Metadata is produced at various times during a file’s lifespan. Descriptive and technical metadata are often captured at the point of creation, such as during the digitization process. Preservation metadata, on the other hand, is generated on an ongoing basis to log actions performed on the file, including such activities as transferring it from one storage environment to another, performing fixity checks, or migrating from one format to another. Logging preservation metadata over time creates an audit trail that ensures a file remains authentic and accessible for the long-term.

5.2 Types of Metadata

Each type of metadata plays a different role that, along with a digital file, makes up the information package that ensures long-term access. It is useful, then, to describe the different types of metadata and how they affect a digital file.

Descriptive Metadata

Descriptive metadata is the information about a file or files that enables identification and discovery. Descriptive metadata includes the title, creator, date of creation, and keywords that document the subject of the file’s content.

Structural Metadata

Structural metadata is the information that designates how a set of files relate to one another, such as songs on a CD or how the parts of a single file are structured. For example, it could tell you that a file comprises a container file with one video, two audio, and two subtitles tracks.

Administrative Metadata

Administrative metadata includes information about how to manage a digital file and track its process history. This ranges from rights metadata, which indicates who owns or holds copyright for a file and how it can be used and accessed, to technical and preservation metadata, which are described in detail below. 

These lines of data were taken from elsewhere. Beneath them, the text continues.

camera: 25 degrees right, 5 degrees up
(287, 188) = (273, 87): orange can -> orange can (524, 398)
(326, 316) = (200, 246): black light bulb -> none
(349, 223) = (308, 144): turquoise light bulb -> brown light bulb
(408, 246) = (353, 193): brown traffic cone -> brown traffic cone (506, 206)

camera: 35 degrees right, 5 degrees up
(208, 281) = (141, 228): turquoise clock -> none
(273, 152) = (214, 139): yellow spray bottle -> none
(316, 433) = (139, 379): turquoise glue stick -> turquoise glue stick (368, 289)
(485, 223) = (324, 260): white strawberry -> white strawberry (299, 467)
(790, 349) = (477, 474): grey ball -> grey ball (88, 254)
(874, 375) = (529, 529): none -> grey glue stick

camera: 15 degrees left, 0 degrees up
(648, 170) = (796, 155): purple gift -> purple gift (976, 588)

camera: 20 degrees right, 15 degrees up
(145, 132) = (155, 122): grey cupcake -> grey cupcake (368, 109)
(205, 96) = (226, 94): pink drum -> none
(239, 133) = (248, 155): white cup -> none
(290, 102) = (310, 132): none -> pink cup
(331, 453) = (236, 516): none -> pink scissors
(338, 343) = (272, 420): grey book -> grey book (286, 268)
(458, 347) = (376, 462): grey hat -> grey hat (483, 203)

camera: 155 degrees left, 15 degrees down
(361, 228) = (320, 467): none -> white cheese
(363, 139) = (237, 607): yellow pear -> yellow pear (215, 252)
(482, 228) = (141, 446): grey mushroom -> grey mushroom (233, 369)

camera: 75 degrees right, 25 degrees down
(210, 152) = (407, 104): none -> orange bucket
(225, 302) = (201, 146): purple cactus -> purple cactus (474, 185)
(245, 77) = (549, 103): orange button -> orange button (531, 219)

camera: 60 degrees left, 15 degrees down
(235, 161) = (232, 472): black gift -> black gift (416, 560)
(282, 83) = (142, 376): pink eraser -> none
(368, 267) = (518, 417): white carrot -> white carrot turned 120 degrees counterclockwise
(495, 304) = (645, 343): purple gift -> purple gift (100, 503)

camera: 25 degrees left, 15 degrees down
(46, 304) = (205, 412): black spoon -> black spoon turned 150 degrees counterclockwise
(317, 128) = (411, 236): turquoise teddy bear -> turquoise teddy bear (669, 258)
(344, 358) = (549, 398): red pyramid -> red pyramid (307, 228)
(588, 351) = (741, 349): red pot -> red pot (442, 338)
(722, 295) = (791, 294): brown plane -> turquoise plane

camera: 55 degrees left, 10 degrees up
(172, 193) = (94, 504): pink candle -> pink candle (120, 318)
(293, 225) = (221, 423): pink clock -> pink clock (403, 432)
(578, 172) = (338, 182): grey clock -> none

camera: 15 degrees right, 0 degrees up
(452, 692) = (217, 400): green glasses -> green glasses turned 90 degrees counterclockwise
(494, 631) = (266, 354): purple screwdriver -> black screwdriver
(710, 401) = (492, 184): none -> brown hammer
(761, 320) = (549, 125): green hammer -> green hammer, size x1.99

While all forms of metadata help provide long-term access to digital collections, technical metadata has particular significance for audiovisual content and preservation metadata is key to ensuring that digital content can be managed over time.

Technical Metadata

Technical metadata captures the essence of a digital file. It is the technical information that describes how a file functions and that enables a computer to understand it at the bit level, so that it can be played back in a way that is useful for a viewer or listener. Technical metadata includes information such as wrapper, codec, compression, and aspect ratios. Often, technical information is embedded in the file itself and is read directly by compatible software and hardware. For preservation purposes, technical metadata is extracted and stored outside the file so that as formats obsolesce and compatibility fades, a file’s basic structure is understood and can be migrated to a new format that allows it to be accessed. Many audiovisual metadata schemes rely on technical metadata—extracted from embedded metadata—as one method for maintaining the usability of digital content over time.

Preservation Metadata

Preservation metadata is the information necessary to support the management and long-term accessibility and usability of an object. It tracks the processes that are necessary to manage a file in a digital environment over time, including: monitoring fixity and performing any repairs that are identified during fixity checks, auditing logs to identify when and who has interacted with an object, monitoring obsolescence information, and documenting provenance information to support the authenticity of an object. Examples of preservation metadata include checksums, storage locations, and records of process activities and dates (for example, that a file is moved from one location to another and the date that the move occurred).

5.3 Embedded Metadata

Embedded metadata is the information that is stored within a file that also stores the content to which the metadata refers. For example, a WAVE file contains both the music and the technical information to play the file. Embedded metadata can also include descriptive information, as in mp3 files, which enables display of an artist, album, and title in applications that play them.12 Thinking about it another way, embedded metadata is the digital equivalent of physical labels, annotations, and written documentation stored inside a material housing or the video slates at the head of a recording. 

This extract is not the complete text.